Differentiation is based on the integrity of labor law and is expressed in the establishment of characteristic working conditions for certain categories of workers.
The difference between the method of labor legal relations and the civil one is also expressed in the combination of methods of legal regulation of labor. This is a combination of regulatory and contractual, centralized and local regulation. In civil law, the predominantly permissible method is used. It should be noted here that civil law considers the subjects of legal relations as equal parties, not subordinate to each other. In contrast, in labor law, the imperative method of legal regulation takes precedence.
In civil law, the parties to an agreement can assist each other in establishing any conditions in this agreement. And in labor law, one party has the right to accept working conditions, or may refuse to conclude an employment contract. That is, if an employee has entered into an employment contract with an employer, then he is obliged to accept the conditions provided for by law or internal labor regulations.
As a result, we can conclude that labor and civil legal relations have their differences and similarities in regulating labor relations. Labor relations are based on the process of labor activity, where place and working conditions play an important role, and subjects either agree or refuse to interact in the process of labor relations. Civil legal relations take into account only the results, and the employer and employee can agree on the conditions for achieving and selling the product of labor. In this case, civil law complements labor law, describing special cases of the relationship between employer and employee.
What guarantees of an employment contract are not provided for by the GPA?

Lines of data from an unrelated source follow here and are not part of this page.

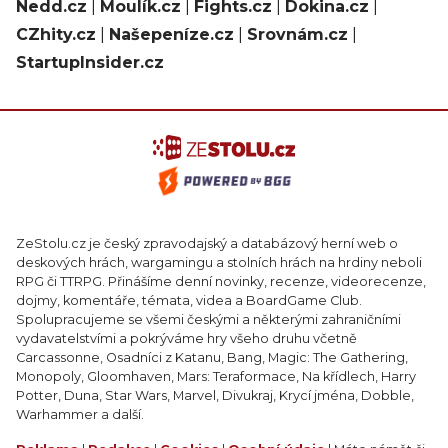
Nedd.cz
|
Moulík.cz
|
Fights.cz
|
Dokina.cz
|
CZhity.cz
|
Našepeníze.cz
|
Srovnám.cz
|
StartupInsider.cz
ZeStolu.cz je český zpravodajský a databázový herní web o
deskových hrách, wargamingu a stolních hrách na hrdiny neboli
RPG či TTRPG. Přinášíme denní novinky, recenze, videorecenze,
dojmy, komentáře, témata, videa a BoardGame Club.
Spolupracujeme se všemi českými a některými zahraničními
vydavatelstvími a pokrýváme hry všeho druhu včetně
Carcassonne, Osadníci z Katanu, Bang, Magic: The Gathering,
Monopoly, Gloomhaven, Mars: Teraformace, Na křídlech, Harry
Potter, Duna, Star Wars, Marvel, Divukraj, Krycí jména, Dobble,
Warhammer a další.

Advantages of an employment contract over a civil law one
Considering that the legislator has provided for significant penalties for substituting concepts in the GAP relating to labor agreements, it is advisable to consider what is not included in these types of contracts, and how such norms affect the level of social protection of the employee himself.
Labor legislation, in contrast to civil law, provides for a number of benefits for the employee that determine the basis of labor relations. The following points stand out here:
- guaranteed wages at least twice a month;
- payment for the period of temporary disability (job is retained, sick leave is fully paid);
- if personal property (for example, a car) is used in the course of work, the employer reimburses the employee for the costs of its maintenance or operation;
- for those who are receiving education, it is possible to take out additional paid leave while maintaining their job;
- in the event of early termination of the contract at the initiative of the employer, the employee is entitled to compensation payments and other guarantees in the process of new employment;
- if an accident occurs during the performance of work due to the fault of the enterprise, all further compensation for damage and payment of compensation to the employee will be carried out by the employer;
- for the entire period of pregnancy and childcare, the employer is obliged to maintain a workplace for the employee;
- When an employee goes on a business trip, all associated expenses are borne by the employer.
Remember, if such norms are included in the agreement between the customer and the contractor, the contract can be reclassified from a civil law contract to a labor contract in court.